The test programs are individual scripts, but they’re orchestrated by a pytest harness in the e2e repo. The harness has test functions that shell out to each language’s test program and verify it exits with code 0.

This architecture means:

  • The harness doesn’t know any language-specific details. It just runs programs and checks exit codes.
  • Adding a new language SDK requires adding a test program in that language and registering it in the harness. The harness doesn’t change.
  • Failures in one language’s tests don’t affect other languages — pytest reports them independently.

The harness also handles setup and teardown: creating AWS credentials for the test run, setting environment variables, and ensuring test accounts are cleaned up even if a test program crashes.

What We Found the First Time

We ran the e2e suite against staging for the first time three months into the project, after the Python SDK was feature-complete but before we’d integrated the TypeScript SDK. We found three real bugs.

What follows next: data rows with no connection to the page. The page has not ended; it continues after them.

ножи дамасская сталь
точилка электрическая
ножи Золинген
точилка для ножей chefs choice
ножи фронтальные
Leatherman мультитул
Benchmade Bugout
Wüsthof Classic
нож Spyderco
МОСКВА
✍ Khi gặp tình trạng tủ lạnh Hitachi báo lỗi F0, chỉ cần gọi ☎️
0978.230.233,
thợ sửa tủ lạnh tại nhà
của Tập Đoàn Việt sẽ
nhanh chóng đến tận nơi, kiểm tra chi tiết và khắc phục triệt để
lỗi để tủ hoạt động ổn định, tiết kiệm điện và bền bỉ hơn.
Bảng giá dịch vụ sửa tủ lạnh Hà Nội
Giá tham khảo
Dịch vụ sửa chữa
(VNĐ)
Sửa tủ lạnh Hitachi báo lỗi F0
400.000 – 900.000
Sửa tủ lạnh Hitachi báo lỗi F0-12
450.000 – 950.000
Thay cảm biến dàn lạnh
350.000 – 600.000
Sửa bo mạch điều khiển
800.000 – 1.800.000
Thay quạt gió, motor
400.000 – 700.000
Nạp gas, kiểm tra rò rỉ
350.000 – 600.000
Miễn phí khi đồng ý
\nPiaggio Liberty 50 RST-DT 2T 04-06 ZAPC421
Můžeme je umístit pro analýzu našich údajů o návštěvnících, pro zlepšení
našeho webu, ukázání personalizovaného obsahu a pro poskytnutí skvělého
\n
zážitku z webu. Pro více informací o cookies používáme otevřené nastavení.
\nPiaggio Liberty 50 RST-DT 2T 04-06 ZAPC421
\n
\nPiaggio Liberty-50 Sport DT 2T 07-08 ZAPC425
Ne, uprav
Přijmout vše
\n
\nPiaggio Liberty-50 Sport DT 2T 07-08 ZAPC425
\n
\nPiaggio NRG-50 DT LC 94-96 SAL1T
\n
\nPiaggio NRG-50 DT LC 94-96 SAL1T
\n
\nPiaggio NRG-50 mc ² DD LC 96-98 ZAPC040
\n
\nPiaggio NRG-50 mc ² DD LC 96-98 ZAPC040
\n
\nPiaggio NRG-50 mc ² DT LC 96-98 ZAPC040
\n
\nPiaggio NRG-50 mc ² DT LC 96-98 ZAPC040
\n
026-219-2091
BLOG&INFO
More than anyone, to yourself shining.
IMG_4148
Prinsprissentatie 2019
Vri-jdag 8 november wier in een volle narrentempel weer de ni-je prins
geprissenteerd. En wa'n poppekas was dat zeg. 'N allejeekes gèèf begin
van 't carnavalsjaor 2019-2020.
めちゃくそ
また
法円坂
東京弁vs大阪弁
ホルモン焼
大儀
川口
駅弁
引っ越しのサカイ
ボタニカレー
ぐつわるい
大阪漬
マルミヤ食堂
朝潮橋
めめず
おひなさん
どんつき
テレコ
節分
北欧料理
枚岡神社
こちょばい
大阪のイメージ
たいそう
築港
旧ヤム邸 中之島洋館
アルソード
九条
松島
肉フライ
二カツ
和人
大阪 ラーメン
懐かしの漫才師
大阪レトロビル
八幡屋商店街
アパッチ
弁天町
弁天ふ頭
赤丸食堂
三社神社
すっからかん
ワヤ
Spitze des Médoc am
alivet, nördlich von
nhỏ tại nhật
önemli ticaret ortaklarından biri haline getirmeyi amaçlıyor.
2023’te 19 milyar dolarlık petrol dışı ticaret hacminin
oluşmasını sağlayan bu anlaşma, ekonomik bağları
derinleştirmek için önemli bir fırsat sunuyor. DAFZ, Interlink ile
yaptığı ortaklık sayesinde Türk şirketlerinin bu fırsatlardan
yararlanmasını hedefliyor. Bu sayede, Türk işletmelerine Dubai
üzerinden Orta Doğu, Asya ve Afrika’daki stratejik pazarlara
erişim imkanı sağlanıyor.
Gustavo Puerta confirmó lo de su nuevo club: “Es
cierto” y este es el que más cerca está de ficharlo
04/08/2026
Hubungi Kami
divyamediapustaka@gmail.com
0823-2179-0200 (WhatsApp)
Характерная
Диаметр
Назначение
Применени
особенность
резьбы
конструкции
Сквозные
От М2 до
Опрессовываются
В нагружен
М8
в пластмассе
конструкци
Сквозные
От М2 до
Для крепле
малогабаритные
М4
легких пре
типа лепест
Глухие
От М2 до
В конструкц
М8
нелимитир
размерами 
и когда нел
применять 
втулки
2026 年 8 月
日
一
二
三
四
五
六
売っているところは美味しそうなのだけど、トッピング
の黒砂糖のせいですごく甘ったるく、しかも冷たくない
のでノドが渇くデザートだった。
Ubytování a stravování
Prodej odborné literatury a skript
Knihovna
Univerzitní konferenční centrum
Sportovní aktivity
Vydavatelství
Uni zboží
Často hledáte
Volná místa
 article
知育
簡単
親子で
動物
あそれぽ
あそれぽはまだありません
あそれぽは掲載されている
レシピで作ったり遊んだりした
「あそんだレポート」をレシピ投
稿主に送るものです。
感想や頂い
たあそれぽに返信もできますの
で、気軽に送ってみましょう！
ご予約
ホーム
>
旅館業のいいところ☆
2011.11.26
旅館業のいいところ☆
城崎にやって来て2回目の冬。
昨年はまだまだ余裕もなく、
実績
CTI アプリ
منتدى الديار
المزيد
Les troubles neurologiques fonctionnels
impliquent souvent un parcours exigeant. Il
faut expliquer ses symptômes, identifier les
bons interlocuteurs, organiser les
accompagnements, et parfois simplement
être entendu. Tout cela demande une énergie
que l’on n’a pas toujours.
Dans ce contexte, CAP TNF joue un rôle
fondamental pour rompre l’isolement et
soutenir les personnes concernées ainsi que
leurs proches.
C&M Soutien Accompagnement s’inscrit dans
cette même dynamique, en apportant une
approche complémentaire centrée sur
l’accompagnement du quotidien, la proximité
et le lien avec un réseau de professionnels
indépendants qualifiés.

Bug 1: Flag evaluation with nested context attributes. The targeting rule {"==": [{"var": "user.metadata.tier"}, "enterprise"]} was failing to match even when the context contained {"user": {"metadata": {"tier": "enterprise"}}}. The JSON Logic evaluator was handling top-level attribute access correctly but not nested attribute access through dotted paths. The Python SDK’s unit tests didn’t cover this case. The e2e test, which ran a realistic scenario with realistic context shapes, caught it immediately.

Bug 2: WebSocket reconnection state. After a WebSocket disconnection and reconnection, the SDK was not re-subscribing to the correct channels. Flag updates after reconnection were not being received by the client. This was invisible in unit tests (which mock the WebSocket layer) and only reproducible in a real environment where network conditions could be simulated.

Bug 3: Config inheritance with missing parent. The config resolution endpoint was returning 500 when a child config referenced a parent that had been deleted. It should have returned 404 with a useful error. The e2e test for config cleanup (deleting configs after the test run) happened to delete the parent before the child, triggering this code path.

All three bugs were fixed before the TypeScript SDK was developed. The TypeScript e2e tests didn’t hit any of them because they were already fixed in the API by the time TypeScript was tested.

This is the value of e2e testing: it found real bugs in production-realistic scenarios that unit and integration tests missed.

Handling Test Environment Cleanup

Tests create accounts. Accounts hold data. We want clean environments after tests, especially in staging.

The test programs are responsible for their own cleanup: at the end of a test run (successful or not), they call the account deletion API. If the test program crashes before the cleanup step, the account is orphaned.

We handle this with a cleanup script that runs on a schedule in the staging environment: it lists all accounts with the test marker in their name (we use a prefix like e2e-test- for all test account names), checks if they’re older than 24 hours, and deletes them. This catches orphaned accounts from crashed test runs.

What We’d Revisit

Automated e2e on release candidates. Currently e2e tests are manually triggered. We’d like to automatically trigger them when a new version of any SDK is published — verifying the published package, not the local source. This requires the e2e environment to have access to the SDK registries (PyPI, npm) and to install the published version dynamically.

Cross-language scenarios. The current tests exercise each SDK in isolation. A useful test category we haven’t built yet: create a flag using the Python management SDK, evaluate it using the TypeScript runtime SDK, verify the value. This tests the API contract between languages, not just each SDK in isolation.

Performance baselines. The e2e tests verify correctness but not performance. A regression that causes flag evaluation latency to double wouldn’t be caught by the current tests. Adding timing assertions (flag evaluation must complete in under 100ms) would catch performance regressions.

smplkit’s e2e test suite lives in a separate repository, runs on workflow_dispatch, and uses fresh accounts per run. It found three real production bugs on first execution that unit tests missed.